In most cases of infectious mononucleosis, the clinical diagnosis can be made from the characteristic triad of fever, pharyngitis, and lymphadenopathy lasting for 1 to 4 weeks. Serologic test results include a normal to moderately elevated white blood cell count, an increased total number of lymphocytes, greater than 10% atypical lymphocytes, and a positive reaction to a "mono spot" test. In patients with symptoms compatible with infectious mononucleosis, a positive Paul-Bunnell heterophile antibody test result is diagnostic, and no further testing is necessary. Moderate-to-high levels of heterophile antibodies are seen during the first month of illness and decrease rapidly after week 4. False-positive results may be found in a small number of patients, and false-negative results may be obtained in 10% to 15% of patients,
EBV-Specific Laboratory Tests
1-IgM to the viral capsid antigen ( EBV-VCA IgM) appears early in infection and disappears within 4 to 6 weeks
2-IgG to the viral capsid antigen ( EBV-VCA IgG) appears in the acute phase, peaks at 2 to 4 weeks after onset, declines slightly, and then persists for life
3-IgG to the early antigen ( EA-IgG) appears in the acute phase and generally falls to undetectable levels after 3 to 6 months. In many people, detection of antibody to the early antigen is a sign of active infection, but 20% of healthy people may have this antibody for years
4-Antibody to EBNA determined by the standard immunofluorescent test is not seen in the acute phase, but slowly appears 2 to 4 months after onset, and persists for life. This is not true for some EBNA enzyme immunoassays, which detect antibody within a few weeks of onset
when EBV antibody tests, such as the early antigen test, suggest that reactivated infection is present, this result does not necessarily indicate that a patient's current medical condition is caused by EBV infection. A number of healthy people with no symptoms have antibodies to the EBV early antigen for years after their initial EBV infection.
Therefore, interpretation of laboratory results is somewhat complex and should be left to physicians who are familiar with EBV testing and who have access to the entire clinical picture of a person. To determine if EBV infection is associated with a current illness, consult with an experienced physician
The diagnosis of EBV infection is summarized as follows:
If antibodies to the viral capsid antigen are not detected, the patient is susceptible to EBV infection.

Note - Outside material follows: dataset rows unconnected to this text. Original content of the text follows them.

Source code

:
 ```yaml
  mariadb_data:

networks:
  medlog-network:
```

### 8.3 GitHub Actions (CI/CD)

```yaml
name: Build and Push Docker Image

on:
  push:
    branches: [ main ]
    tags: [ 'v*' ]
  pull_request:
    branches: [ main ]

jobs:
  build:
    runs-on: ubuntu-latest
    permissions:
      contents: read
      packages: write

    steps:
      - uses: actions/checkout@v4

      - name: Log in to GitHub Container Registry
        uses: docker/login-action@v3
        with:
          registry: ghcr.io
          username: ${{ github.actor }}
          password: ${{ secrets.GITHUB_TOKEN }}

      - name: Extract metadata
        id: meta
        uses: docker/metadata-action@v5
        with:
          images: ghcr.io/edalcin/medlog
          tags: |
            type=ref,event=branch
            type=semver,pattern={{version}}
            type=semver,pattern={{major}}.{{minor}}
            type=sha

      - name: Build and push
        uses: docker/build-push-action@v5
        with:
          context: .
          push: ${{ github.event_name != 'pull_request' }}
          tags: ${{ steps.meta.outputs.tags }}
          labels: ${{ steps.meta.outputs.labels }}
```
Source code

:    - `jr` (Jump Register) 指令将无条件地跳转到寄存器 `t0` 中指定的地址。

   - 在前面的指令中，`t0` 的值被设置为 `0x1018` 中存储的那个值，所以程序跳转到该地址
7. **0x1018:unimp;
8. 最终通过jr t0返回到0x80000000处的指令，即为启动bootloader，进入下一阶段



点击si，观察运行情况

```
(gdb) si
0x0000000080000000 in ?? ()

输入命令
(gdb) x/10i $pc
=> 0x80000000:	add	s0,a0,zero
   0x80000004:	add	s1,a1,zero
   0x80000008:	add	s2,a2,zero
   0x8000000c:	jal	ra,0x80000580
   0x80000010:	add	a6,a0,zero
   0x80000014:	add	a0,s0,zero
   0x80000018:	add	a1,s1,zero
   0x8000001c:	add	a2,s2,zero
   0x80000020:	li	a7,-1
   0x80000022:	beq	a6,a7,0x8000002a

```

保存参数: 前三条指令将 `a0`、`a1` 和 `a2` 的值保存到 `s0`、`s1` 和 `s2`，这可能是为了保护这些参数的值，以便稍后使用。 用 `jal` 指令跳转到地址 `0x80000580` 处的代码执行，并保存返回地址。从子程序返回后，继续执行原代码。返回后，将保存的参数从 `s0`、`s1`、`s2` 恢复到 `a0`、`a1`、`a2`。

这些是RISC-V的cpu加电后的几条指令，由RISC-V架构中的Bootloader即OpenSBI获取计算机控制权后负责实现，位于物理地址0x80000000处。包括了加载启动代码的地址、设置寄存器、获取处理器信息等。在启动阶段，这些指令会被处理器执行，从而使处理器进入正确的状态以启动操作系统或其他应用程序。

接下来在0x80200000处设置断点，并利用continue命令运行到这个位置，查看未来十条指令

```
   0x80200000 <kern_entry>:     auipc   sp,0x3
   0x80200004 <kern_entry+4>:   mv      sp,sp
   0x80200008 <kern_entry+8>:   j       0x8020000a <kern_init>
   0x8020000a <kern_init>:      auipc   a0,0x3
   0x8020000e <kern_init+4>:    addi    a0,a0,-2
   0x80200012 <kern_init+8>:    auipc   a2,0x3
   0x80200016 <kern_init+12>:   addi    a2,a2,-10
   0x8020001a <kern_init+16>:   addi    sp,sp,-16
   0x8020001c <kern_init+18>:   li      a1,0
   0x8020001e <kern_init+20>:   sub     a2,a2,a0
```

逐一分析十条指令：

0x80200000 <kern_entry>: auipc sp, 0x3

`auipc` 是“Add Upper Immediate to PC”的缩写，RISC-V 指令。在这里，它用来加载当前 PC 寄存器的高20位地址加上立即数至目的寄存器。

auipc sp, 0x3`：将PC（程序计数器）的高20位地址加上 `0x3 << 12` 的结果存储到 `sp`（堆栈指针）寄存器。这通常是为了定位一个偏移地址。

Primary EBV infection is indicated if IgM antibody to the viral capsid antigen is present and antibody to EBV nuclear antigen, or EBNA, is absent. A rising or high IgG antibody to the viral capsid antigen and negative antibody to EBNA after at least 4 weeks of illness is also strongly suggestive of primary infection. In addition, 80% of patients with active EBV infection produce antibody to early antigen.
If antibodies to both the viral capsid antigen and EBNA are present, then past infection (from 4 to 6 months to years earlier) is indicated. Since 95% of adults have been infected with EBV, most adults will show antibodies to EBV from infection years earlier. High or elevated antibody levels may be present for years and are not diagnostic of recent infection.
In the presence of antibodies to EBNA, an elevation of antibodies to early antigen suggests reactivation. However, when EBV antibody to the early antigen test is present, this result does not automatically indicate that a patient's current medical condition is caused by EBV. A number of healthy people with no symptoms have antibodies to the EBV early antigen for years after their initial EBV infection. Many times reactivation occurs subclinically.
Chronic EBV Infection
Reliable laboratory evidence for continued active EBV infection is very seldom found in patients who have been ill for more than 4 months. When the illness lasts more than 6 months, it should be investigated to see if other causes of chronic illness or CFS are present.